# Where do I buy piano wire to make duster rigs?



## jspooney (Oct 2, 2007)

Looking for the best price. Thanks


----------



## MikeG (Oct 5, 2007)

Any bait shop has single strand leader wire.


----------



## jspooney (Oct 2, 2007)

DoneDeal2 said:


> Any bait shop has single strand leader wire.


Gotcha. I heard "piano wire" and wondered if that was something special to use.


----------



## SnapperSlapper (Feb 13, 2009)

Single strand wire. Malin or American Fishing Wire single strand. I use #5 or #6 for kings, but that is just me. I know some charter boats that use heavier because they don't want to have to always change out leaders, and they catch big fish. I know some people that use #4 or even #3 because they think kings can see the leader. Some of them catch some big fish too.


----------



## Pompano Joe (Jan 28, 2009)

Piano wire??? Hey Spooney...is that to catch Tuna Fish? Tuna Fish...Tune...ah...


----------



## jspooney (Oct 2, 2007)

Pompano Joe said:


> Piano wire??? Hey Spooney...is that to catch Tuna Fish? Tuna Fish...Tune...ah...
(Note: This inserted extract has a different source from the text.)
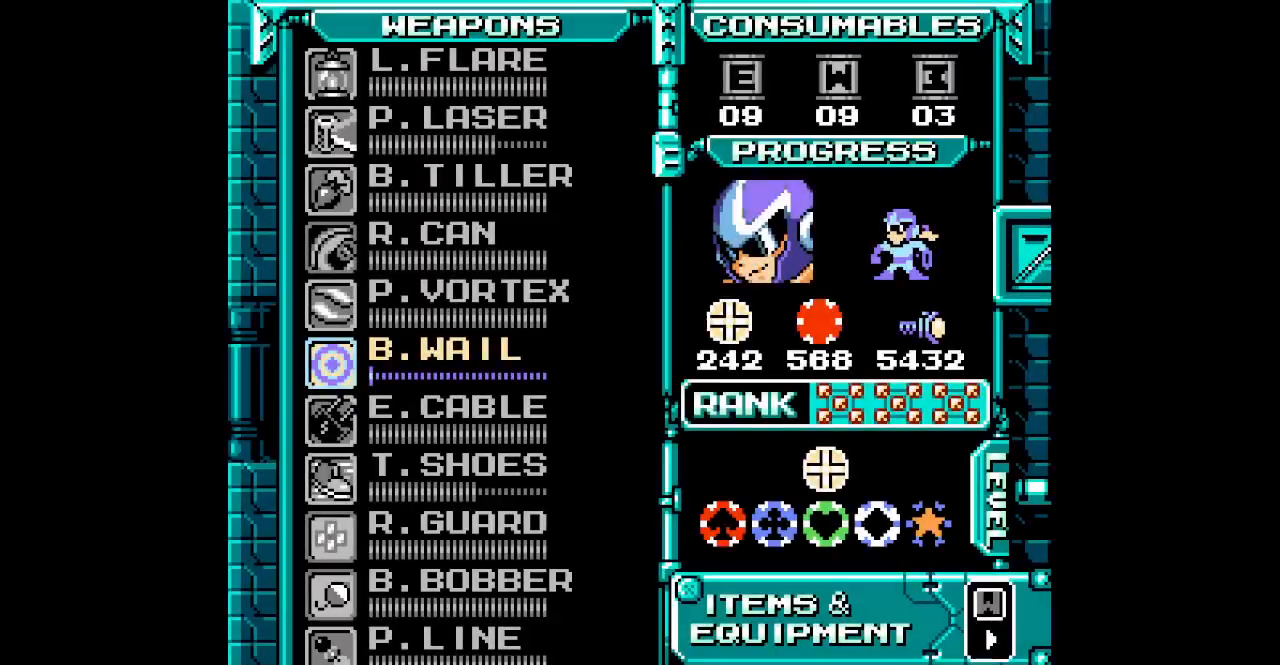
{"buttons": ["DPAD_DOWN"], "events": [[33, "DPAD_DOWN", "down"], [133, "DPAD_DOWN", "up"], [217, "DPAD_DOWN", "down"], [300, "DPAD_DOWN", "up"], [433, "DPAD_DOWN", "down"]]}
You're funny dude. You need a live well or what?


----------



## Pompano Joe (Jan 28, 2009)

I take it all back and extend my most sincere apologies...did you say something about a live well?


----------



## captken (Feb 24, 2008)

*Best bang for the buck is at Malin.*

More feet per package.

RE: Size. For duster rigs with safety pin snap for Cigar Minnows I have always used #7. White Marlin, Sailfish and Wahoo, with 50# tackle, #9. Blue Marlin with natural bait, #12.

With lures I use cable if Kingfish and Wahoo are around. You can get by with 400# mono but you will lose an ocasional lure to a Wahoo or Cuda.


----------



## CCC (Sep 3, 2008)

Tony Soprano has some spoon.


----------